Ever experienced something you couldn’t take your eyes of off? This was it. I could not look away. I’ve never seen anything like it. It is hard to describe the experience. You see rays of the sun’s corona emanating from a black hole in the sky. It looks fake because it is so very strange. As I looked closer at the corona, I could make out a red solar flare on the bottom right edge of the sun. Awesome

I’ve read history books that said people thought the world was ending during total solar eclipses. It is easy to understand why after experiencing one.

It immediately got dark, but the darkness of the campsite was spooky and strange. This darkness wasn’t normal. It didn’t look right. I can’t explain it, but it wasn’t a normal darkness.

It got loud. Not from us humans, who were cheering with oohs and ahs, but from the forest animals who were going crazy.

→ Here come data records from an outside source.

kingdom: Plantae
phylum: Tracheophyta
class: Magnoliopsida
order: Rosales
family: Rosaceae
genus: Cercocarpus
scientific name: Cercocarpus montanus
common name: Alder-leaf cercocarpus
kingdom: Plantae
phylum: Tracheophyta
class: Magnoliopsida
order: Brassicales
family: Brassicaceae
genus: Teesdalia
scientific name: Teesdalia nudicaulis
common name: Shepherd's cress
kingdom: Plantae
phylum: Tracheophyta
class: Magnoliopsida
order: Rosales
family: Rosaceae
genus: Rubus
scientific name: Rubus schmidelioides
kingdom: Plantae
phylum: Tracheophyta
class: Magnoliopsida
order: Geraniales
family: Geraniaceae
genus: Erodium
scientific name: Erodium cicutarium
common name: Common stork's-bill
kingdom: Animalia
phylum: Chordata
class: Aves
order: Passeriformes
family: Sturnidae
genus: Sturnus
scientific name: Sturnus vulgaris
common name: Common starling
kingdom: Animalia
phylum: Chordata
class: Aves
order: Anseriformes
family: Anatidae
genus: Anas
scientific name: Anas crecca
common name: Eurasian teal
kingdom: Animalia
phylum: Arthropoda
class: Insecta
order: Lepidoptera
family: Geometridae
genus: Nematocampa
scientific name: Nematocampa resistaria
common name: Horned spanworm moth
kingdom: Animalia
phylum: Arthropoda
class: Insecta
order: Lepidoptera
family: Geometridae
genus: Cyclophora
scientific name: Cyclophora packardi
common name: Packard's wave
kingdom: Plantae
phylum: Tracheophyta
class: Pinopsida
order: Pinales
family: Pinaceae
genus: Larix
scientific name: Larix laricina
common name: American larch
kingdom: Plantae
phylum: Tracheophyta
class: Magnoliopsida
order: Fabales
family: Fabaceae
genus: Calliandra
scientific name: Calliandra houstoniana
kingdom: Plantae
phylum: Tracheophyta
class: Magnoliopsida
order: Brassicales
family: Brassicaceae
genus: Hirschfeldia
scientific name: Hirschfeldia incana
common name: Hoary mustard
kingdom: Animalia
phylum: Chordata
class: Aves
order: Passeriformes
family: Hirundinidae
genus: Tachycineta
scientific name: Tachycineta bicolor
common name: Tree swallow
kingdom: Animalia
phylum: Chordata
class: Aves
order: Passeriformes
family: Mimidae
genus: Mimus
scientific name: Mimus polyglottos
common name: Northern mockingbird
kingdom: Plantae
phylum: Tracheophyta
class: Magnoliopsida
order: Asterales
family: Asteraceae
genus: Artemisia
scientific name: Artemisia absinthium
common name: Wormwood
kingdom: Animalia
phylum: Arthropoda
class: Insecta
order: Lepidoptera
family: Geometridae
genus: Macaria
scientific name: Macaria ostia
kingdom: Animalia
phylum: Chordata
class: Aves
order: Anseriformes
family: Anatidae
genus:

I couldn’t move. I barely blinked. I barely breathed. But my heart was pounding. In fact, my activity tracker shows during totality my heart was beating almost as fast as my morning run.

1:29: Totality Ends

With the eclipse over, everyone was stunned by the experience. The forest was quiet again as the animals went back to their normal habits. And it still took over 30 minutes until we started to feel the heat of the sun again.

Was it worth it:
People say photos of the Grand Canyon can’t truly convey the enormity of the site.  A total solar eclipse takes this to a whole new level because although you can take a trip to the Grand Canyon anytime, a total solar eclipse doesn’t happen very often and it is usually in an inconvenient location. Photos, videos and articles simply don’t do the experience justice. You have to immerse yourself into the experience.

You might think because of my interest in astronomy that I was more excited than most. So, once we made it back to Minnesota, I asked my kids “Was the road trip worth it?” Every one of them said, very enthusiastically, “YES”. I then asked if they are going to join me in Texas for the April 2024 total solar eclipse with totality being twice as long as 2017. They all said “YES”!

I encourage everyone to take the time and experience totality. If you aren’t amazed by the experience, it probably means you’re dead.